I feel like it would be good to explore my reservations about taking the nicest spot with a therapist sometime — really, why did I hesitate? Why did I feel like I should leave that spot to some person with a bigger camper who would need a pull-through? Why did I feel guilty, in a first-come, first-served campground, about choosing the best option of the available options? I don’t know, but I did. However, I overcame the guilt and took the good spot.
And then I stayed. Because honestly, I feel like I should see the National Parks, since I’m so close. And I feel like I should take the long scenic drives, and admire the beauty of our autumn countryside. And I feel like I should explore Asheville, a town that I’ve been told I’d love so many times.
But what I want to do is finish writing APM. So for the past two days, I’ve played with words and stared into space and eaten nice food and taken occasional brief walks with Z and enjoyed my life. Ever so much, enjoyed my life.
I’m writing this on Thursday, but you’re not going to read it on Thursday, because I have no internet access. When I went to sleep last night, I was thinking today was the day I’d drive on. Shenandoah, Blue Ridge Parkway, etc. Also internet access for checking email and messages, posting blog posts. But I’m not going to. Maybe tomorrow if I run out of water or propane or finish writing the book. (The first is possible but unlikely; the second is possible and somewhat likely; the third is highly unlikely.) Instead, I’m going to keep playing with words and appreciate the sounds of crickets.
Updated to add: propane was the deciding factor. But before I left, I had such a nice experience. I realized I was going to have to go late Thursday afternoon, while heating up some soup for dinner. I was a little bummed, but accepting. Obviously, it was still a choice: I could have stayed without propane. But I would have had to run the generator to make coffee in the morning and I am not capable of being that rude to my neighbors. No one likes being woken up by a growling gas generator when camping.

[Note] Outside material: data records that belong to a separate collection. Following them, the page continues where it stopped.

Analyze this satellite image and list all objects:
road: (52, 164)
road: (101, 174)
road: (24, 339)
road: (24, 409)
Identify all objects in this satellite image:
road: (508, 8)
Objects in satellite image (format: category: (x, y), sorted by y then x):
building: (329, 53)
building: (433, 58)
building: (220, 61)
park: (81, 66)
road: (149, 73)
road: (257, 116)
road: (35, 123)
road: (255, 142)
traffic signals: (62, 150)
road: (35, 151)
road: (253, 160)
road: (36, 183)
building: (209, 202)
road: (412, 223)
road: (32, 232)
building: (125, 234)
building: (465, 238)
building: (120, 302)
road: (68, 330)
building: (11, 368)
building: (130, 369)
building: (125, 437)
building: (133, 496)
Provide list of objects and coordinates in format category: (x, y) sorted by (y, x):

So I packed up the van so I could be ready to go first thing in the morning. Everything was stowed, I was mostly all set to go… and a late arrival drove into the campground. A truck, pulling a trailer. Not huge, but the only site in the campground that he might possibly fit into was mine. He drove in, took the loop, was making his way out, and I hopped out of the van and flagged him down. Ten minutes later, I was moved into the tiny site across the way, the one next to the check-in board, and a very happy camper — who’d been on the road for eleven hours — was settling into my site. He was grateful and the serendipity felt like the universe telling me it was time to move on. It was such nice timing.
And no, the book isn’t done. It took another unexpected turn, which… well, it’s an unexpected book, I guess. But I spent quite a bit of time wavering about this unexpected turn. A paragraph that sums up the dilemma:
“Fen fumbled for the crystal in her pocket, unable to tear her eyes away from Ghost. Clearly, she had fallen asleep and woken up in some bad B movie from the 1950s. This couldn’t possibly be real.”
Fortunately, I eventually decided that bad B movies can be highly entertaining and I might as well stick with enjoying the ride. “Still giggling” remains among my favorite reader feedback ever, after all!